We’re pleased to announce the finalists for the second annual Last Drink Bird Head Awards, as chosen by Ann and Jeff VanderMeer. The purpose of the awards is to celebrate those in the genre community who enrich us with their time, energy, and words, for causes greater than themselves. Finalists for this year’s award were chosen for efforts in 2009 and/or 2010. Thanks for recommendations from last year’s winners.About the Neil Clarke Special Achievement Award, Jeff tells us "The Special Achievement Award is geared toward recognizing individuals who are proactive behind the scenes but whose efforts often don’t receive the measure of public recognition they deserve. The winner will receive an elegant Hieronymous Bosch bird-with-letter figurine, a certificate, and chocolate. The award is named after the first year’s winner, publisher and editor Neil Clarke."
The winner of the Neil Clark Special Achievement Award, as announced below, is L. Timmel Duchamp. Please join us in congratulating her for her efforts.[...]The awards are named after the anthology Last Drink Bird Head from Ministry of Whimsy Press (an imprint of Wyrm Publishing). The proceeds from the anthology benefit the ProLiteracy charity. Contributors include Peter Straub, Ellen Kushner, Gene Wolfe, Tanith Lee, and over 60 others.

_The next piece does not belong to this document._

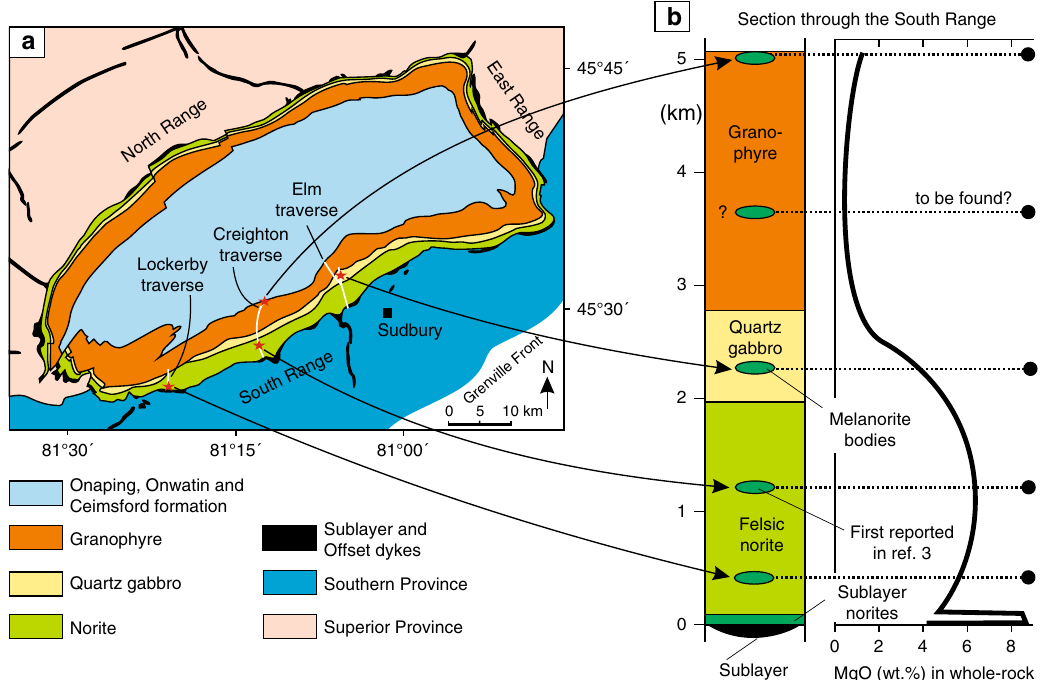
Fig. 1 Schematic map and generalized section through the Sudbury Igneous Complex (SIC) showing the location of discovered melanorite bodies. a Schematic map of the SIC that is subdivided into two sectors referred to as the South Range, and the North and East Ranges. Map depicts the geometry of the main units and the location of individual sampling traverses (white lines) and discovered melanorite bodies (red stars). Map is simpli fi ed from ref. 2. b Generalized section through the SIC along the Creighton traverse of the South Range showing its stratigraphic subdivision, the position of melanorite bodies and whole-rock MgO geochemistry. The melanorite body fi rst reported in ref. 3 is indicated. Note that in terms of whole-rock MgO all melanorite bodies are only comparable with the basal Sublayer norites. Section is simpli fi ed from ref.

Go read more about it, including the interesting award categories and the nominees for them, here. This will be my first award since my graduate student years. I just love the idea of being given "an elegant Hieronymous Bosch bird-with-letter figure." (And isn't that interesting, about the chocolate...?)
4 comments:
What lovely news! Congratulations!
But it is weird to see the conjunction of 'elegant' with 'Hieronymous Bosch'... not exactly the quality one associates with his work.
Thanks, Lesley. As for 'elegant'... I'm amused by that-- & will wait to see what it looks like before I venture an opinion on that conjunction...
I'm glad to see you getting such well-deserved recognition.
And I think in the VanderMeer World, elegant and Hieronymous Bosch do correlate. Though perhaps not in any other.
While I wouldn't call the Bosch "bird-with-letter" . . . well, I wouldn't have come up with the word "bird-with-letter," although it's descriptive enough that I knew what Bosch image it was referring to . . . "elegant," if the photo of it on the linked site is accurate, it is indeed an elegant figure, even if it doesn't depict the most elegant of critters.
I also like the idea that "elegant" can apply to the kind of SFnal rococo aesthetic that begins in Balzac and culminates in VanderMeer.